TASK TO CARRY OUT - Rewrite the lines of every item below, replacing "phylum" with "division" and leaving everything else unchanged. Omit the pictures from your answer.

Collected data:
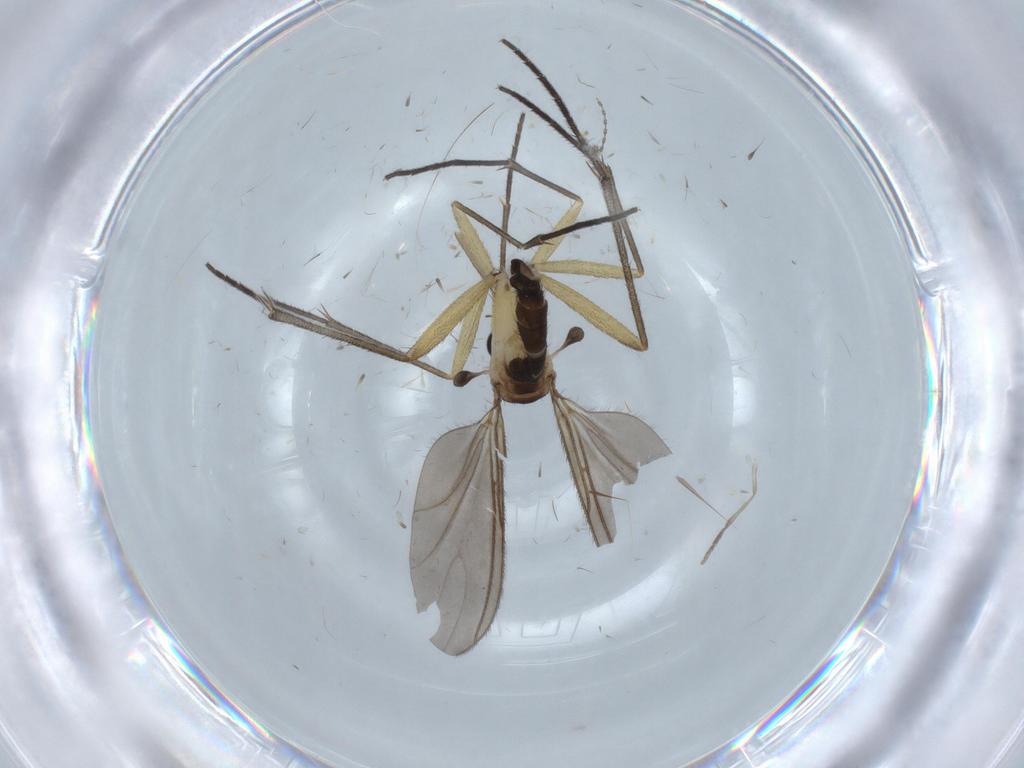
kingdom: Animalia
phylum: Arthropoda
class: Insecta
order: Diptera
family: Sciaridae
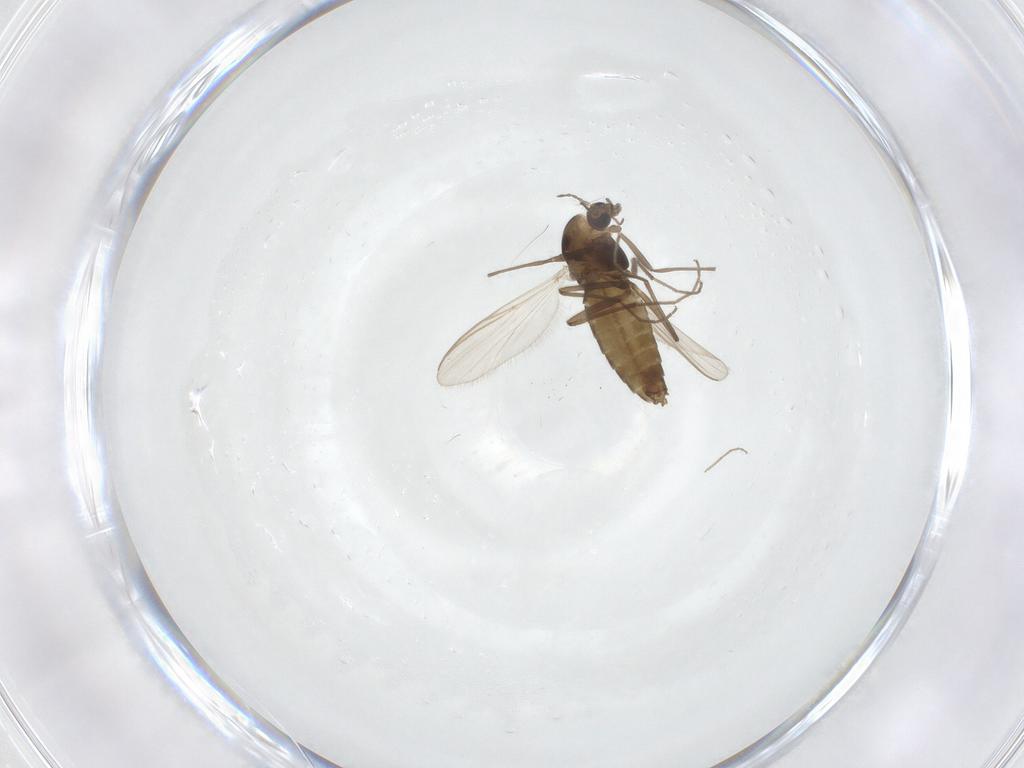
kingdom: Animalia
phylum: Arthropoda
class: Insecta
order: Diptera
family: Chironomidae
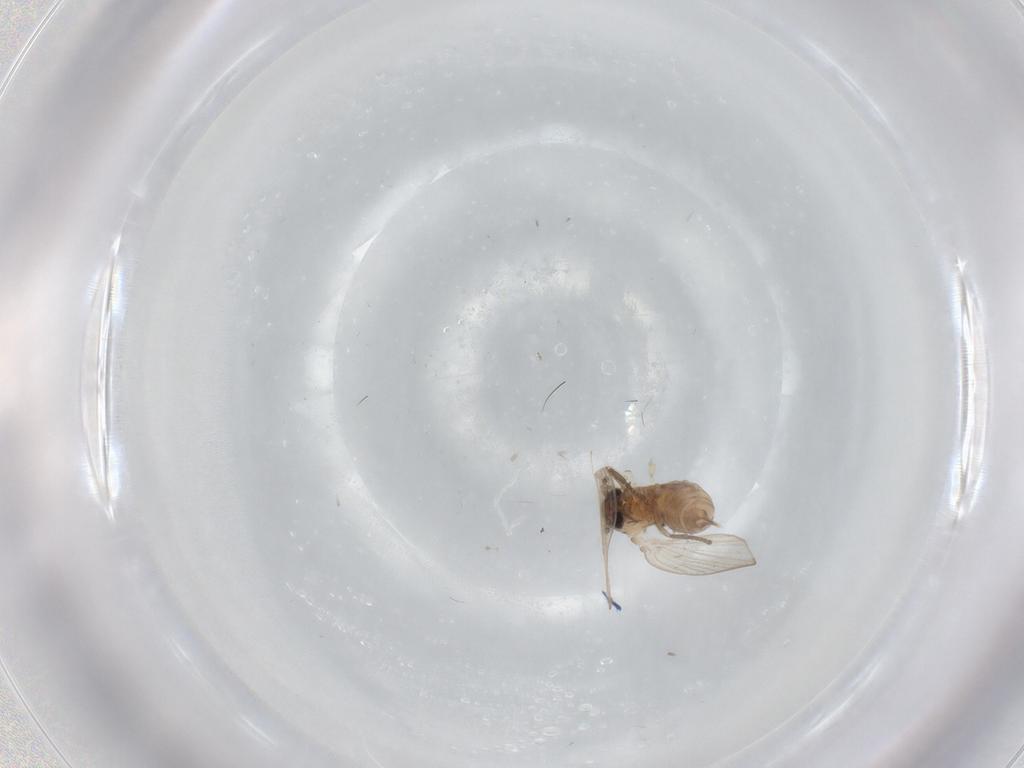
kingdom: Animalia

PROBLEM SOLUTION -
kingdom: Animalia
division: Arthropoda
class: Insecta
order: Diptera
family: Sciaridae
kingdom: Animalia
division: Arthropoda
class: Insecta
order: Diptera
family: Chironomidae
kingdom: Animalia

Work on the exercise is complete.